Blurring Data for Privacy and Usefulness
Hospitals with research agendas share a common problem: how to use medical records for research while protecting patient privacy. One approach—the data-protection equivalent of blurring the face of an anonymous source on television—has now been tested using real-world data. The results, which show promise for protecting privacy without rendering the data set useless, appear in the September/October 2008 issue of the Journal of the American Medical Informatics Association.
“It’s not a theoretical problem,” says Khaled El Emam, PhD, associate professor at the University of Ottawa and Canada Research Chair in electronic health information, who collaborated with Fida Kamal Dankar, PhD, on the paper. “We’re trying to protect privacy, but we need the tools.”
Just as the nightly news renders the faces of anonymous sources unrecognizable, the approach known as k-anonymity blurs distinctive variables to reduce the risk that someone could trace patients with distinctive characteristics. For example, the approach might cut birthdates down to birth years. And easily identifiable outliers—the octogenarian in a college town, the teenager in a retirement community—are omitted. The remaining information contains at least k data points that look identical, where 1/k is deemed an acceptable level of risk.

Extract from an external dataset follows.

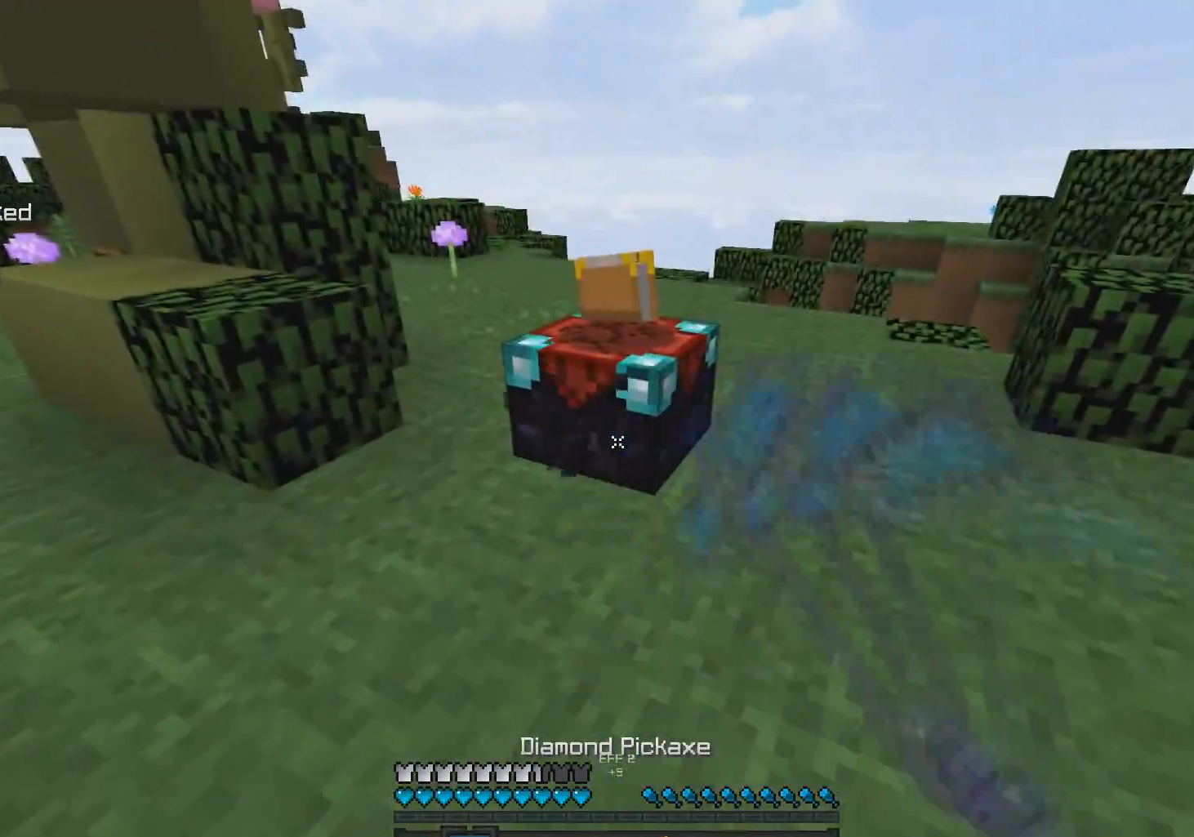
{"keys": ["w"], "mouse": [], "events": [[50, "w", "down"], [450, "mouse_left", "up"]]}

That works in theory, but the actual risk depends on the type of data set and what an intruder wants from it. A prosecutor digging up dirt on a defendant would try to re-identify a specific person in the database. A journalist trying to discredit an organization’s data-security procedures would also only need to re-identify one person, but it wouldn’t matter who. El Emam set out to test whether k-anonymity works in both circumstances. His findings: k-anonymity correctly predicts the risk of re-identifying one specific individual with minimal harm to the value of the database (the prosecutor example). But using k-anonymity to protect against re-identifying an arbitrary person (the journalism example) is unnecessarily strict and compromises the research quality of the data.
Since researchers choose k based on statistical theory, El Emam suggests data custodians run test cases to verify if the k is sufficient, or if it’s overprotective, as in the journalism example, before making the data available to researchers. If needed, the number of groupings of k identical data points could then be adjusted to ensure that the actual risk approximates the theoretical risk of 1/k and, in this way, keep the risk acceptably low while preserving data.
“What is needed are the steps to turn this article into a practical tool that custodians can use in conjunction with researchers,” says Joan Roch, chief privacy officer for Canada Health Infoway in Montreal, Quebec.
El Emam says he plans to continue exploring actual risks in various data-security scenarios: “It’s a big problem, and we’ve solved part of it.